Been a bit of a busy few weeks. I’ve been attempting to write more of my methodology (it’s been in progress since Jan 2009 and I’m at the stage of loathing and despair) but I also went undercover (my cover name: Jo King) to a dating seminar aimed at heterosexual women (it would have been full of lulz but for the fact that women were taken in by this gender essentialist, heteronormative, frankly insulting crap and were spending some £500 to go on a weekend filled with more of the same).

However, the post-apocalyptic maelstrom of higher education has just got a bit more turbulent with the announcement of the New College of the Humanities. Dan Rebellato summarises it as:

A C Grayling has announced the formation of a new private college of Higher Education. The New College of the Humanities will charge fees of £18,000 and students will be taught be such renowned media dons as Grayling, Richard Dawkins, Ronald Dworkin, David Cannadine, Niall Ferguson, Steve Jones, and Peter Singer. There will be core courses in scientific literacy, applied ethics, and critical thinking, and then students will specialise in law, philosophy, economics, history, English literature, or some combination of those.

Other people have written about this:
Tery Eagleton: AC Grayling’s private university is odious
Research Blogs: Is the New College of the Humanities a good thing?
Crooked Timber: If you’re an egalitarian, how come you’re trying to sell an undergraduate arts degree that costs more than an MBA?
Student Theory: New College for the Humanities: Emperor’s New Clothes
Dan Rebellato: New College of the Humanities

I spent some of yesterday talking to friends about this, one of whom went on to write Thirteen ways of looking at the New College of the Humanities.

My initial reaction is wariness, on both an ideological and academic level. Is the solution to chronic underfunding of the humanities one of making them the preserve of a rich elite? It’s already happening at undergraduate level and pretty widespread at doctoral level.
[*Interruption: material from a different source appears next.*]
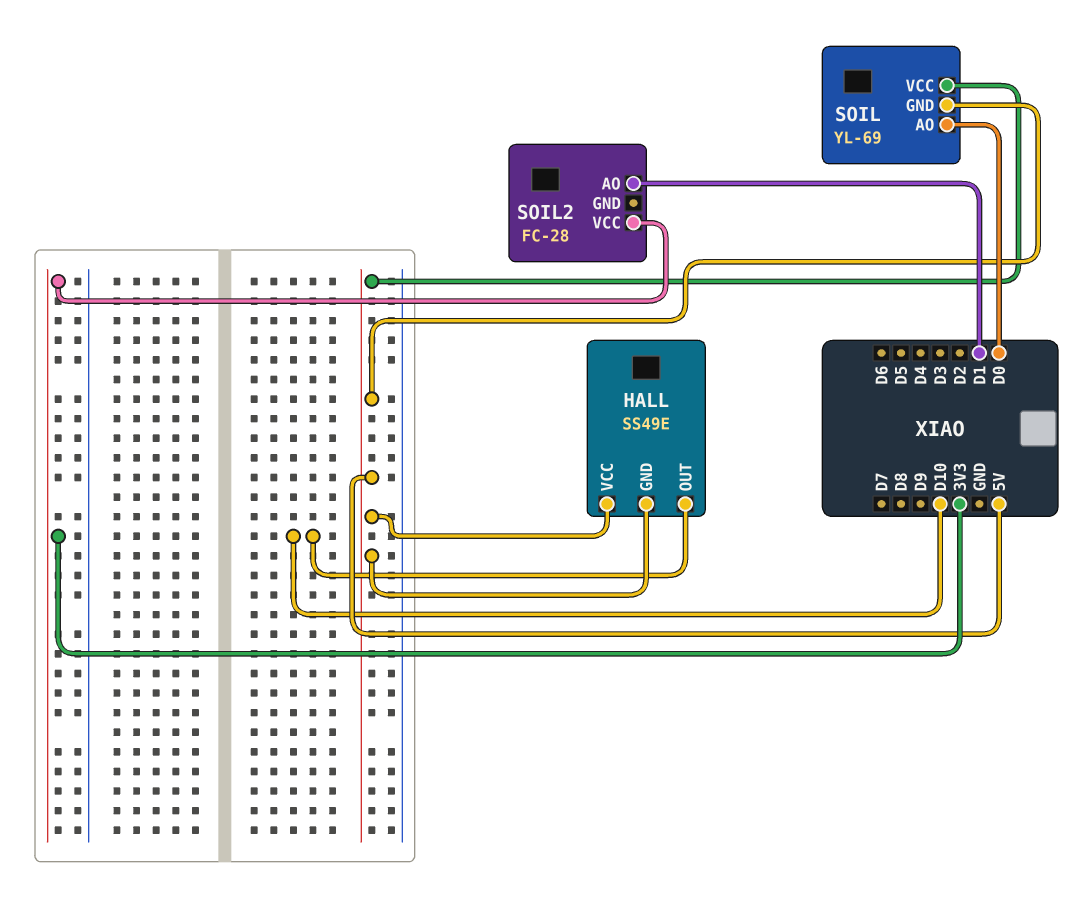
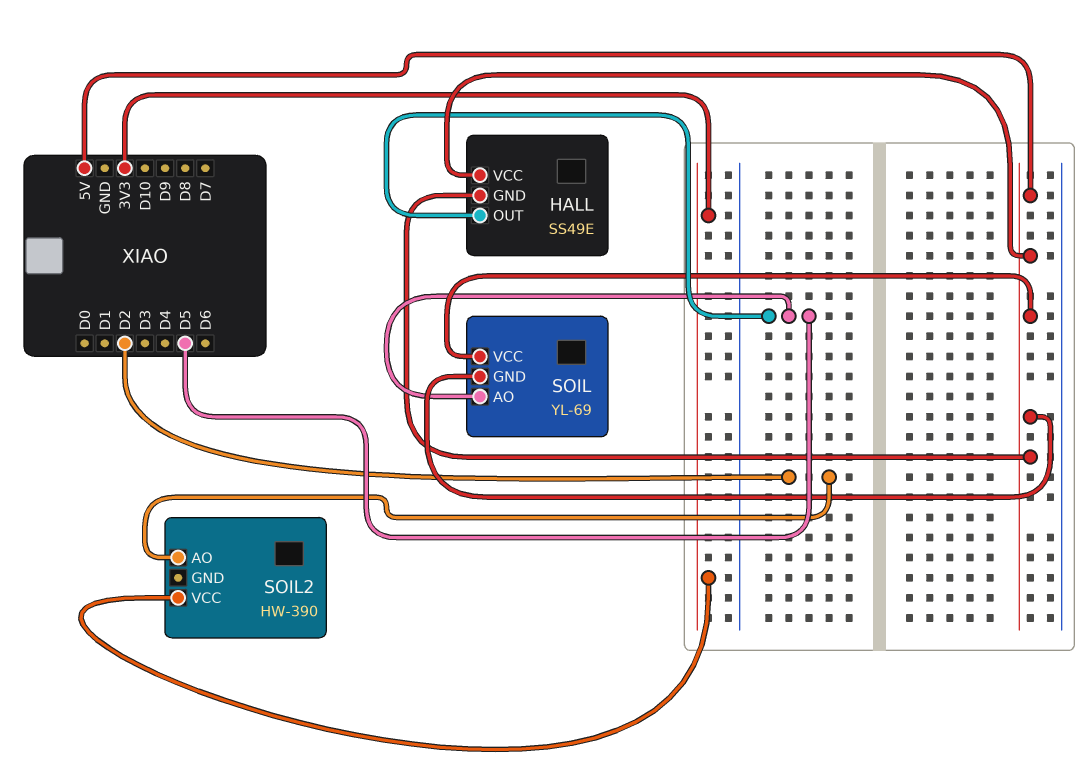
HALL pin OUT: D10 -> D5
SOIL pin AO: D0 -> D5
SOIL2: FC-28 -> HW-390
SOIL2 pin AO: D1 -> D2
This is neither fair nor good for research.
Academically, I can’t really see those top academics taking first-year tutorials – and, indeed, at least two academics will only be lecturing for one hour in the first year and the minimum for most professorial staff is five hours in the first year. Despite being a typical Arts undergrad, I had most contact hours than that a week! Admittedly six, but still… So who is going to be teaching? And, if you’re going to be taught by academics who aren’t media stars, i.e. the kind of academics you’ll find in universities up and down the country, what are you paying for?

The things I do find interesting are the focus on critical thinking and scientific literacy, and the way these degrees are aimed at those who don’t want to go into academia. Critical thinking and scientific literacy are important (although teaching critical thinking to people who are paying twice the going rate for a UoL degree could be…interesting). While I did not enjoy my Biology and Chemistry A-levels At All, they’ve come in useful when discussing variables, p-values, research design and, er, cisgenderism.
I’m also intrigued by the focus of a degree that is aimed at passionate, engaged students but isn’t an elaborate pyramid scheme and doesn’t just flail about going “um, transferable skills! yes! those are useful!”. I didn’t apply to study English because I wanted to develop excellent communication and time management skills – I did it because I loved words and language and wanted to know how they worked. This, to me, is one of the interesting things about arts and humanities degrees. While some degrees have more obvious applications – economics, for example – how do you make a passionate love for seventeenth century literature applicable in a job market? Never fear though, Grayling’s on the case.